- [GOAL OF THE EXERCISE]
Your answer is to be the count alone: the number of lines in the data below where "Rosewood" appears.

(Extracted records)
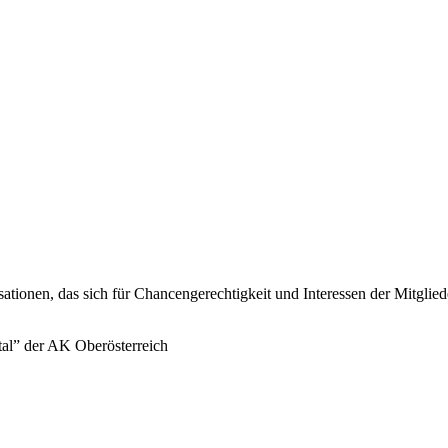
sationen, das sich für Chancengerechtigkeit und Interessen der Mitglie
tal” der AK Oberösterreich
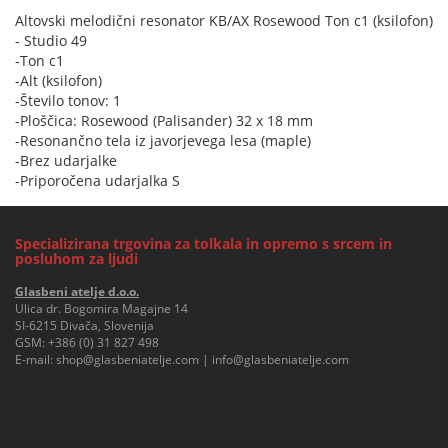
Altovski melodični resonator KB/AX Rosewood Ton c1 (ksilofon)
- Studio 49
-Ton c1
-Alt (ksilofon)
-Število tonov: 1
-Ploščica: Rosewood (Palisander) 32 x 18 mm
-Resonančno tela iz javorjevega lesa (maple)
-Brez udarjalke
-Priporočena udarjalka S
Specializirana trgovina za tolkala in opremo s srcem in
posluhom za ljudi
Glasbeni atelje d.o.o.
Ulica dr. Bogomira Magajne 14
SI-6215 Divača, Slovenija
GSM:
+386 (0) 31 827 498
E-mail:
shop@glasbeniatelje.com
|
info@glasbeniatelje.com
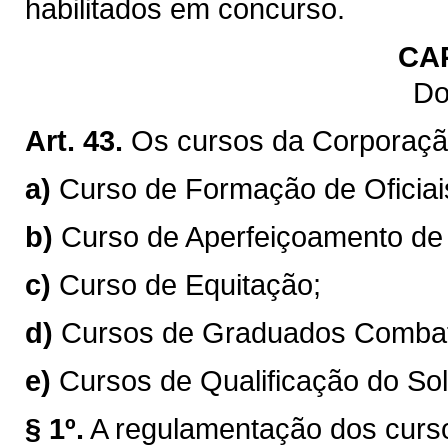
habilitados em concurso.
CA
Do
Art. 43.
Os cursos da Corporaçã
a)
Curso de Formação de Oficia
b)
Curso de Aperfeiçoamento de O
c)
Curso de Equitação;
d)
Cursos de Graduados Combat
e)
Cursos de Qualificação do So
§ 1º.
A regulamentação dos curs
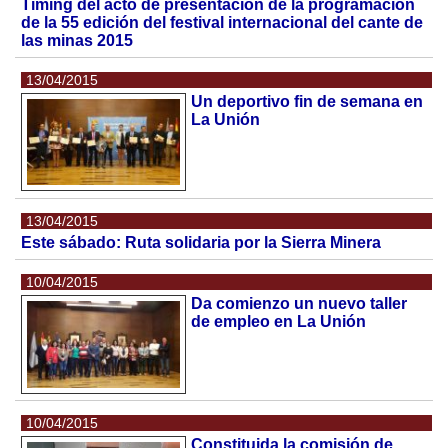
Timing del acto de presentación de la programación
de la 55 edición del festival internacional del cante de
las minas 2015
13/04/2015
Un deportivo fin de semana en
La Unión
13/04/2015
Este sábado: Ruta solidaria por la Sierra Minera
10/04/2015
Da comienzo un nuevo taller
de empleo en La Unión
10/04/2015
Constituida la comisión de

- [WRITTEN SOLUTION]
2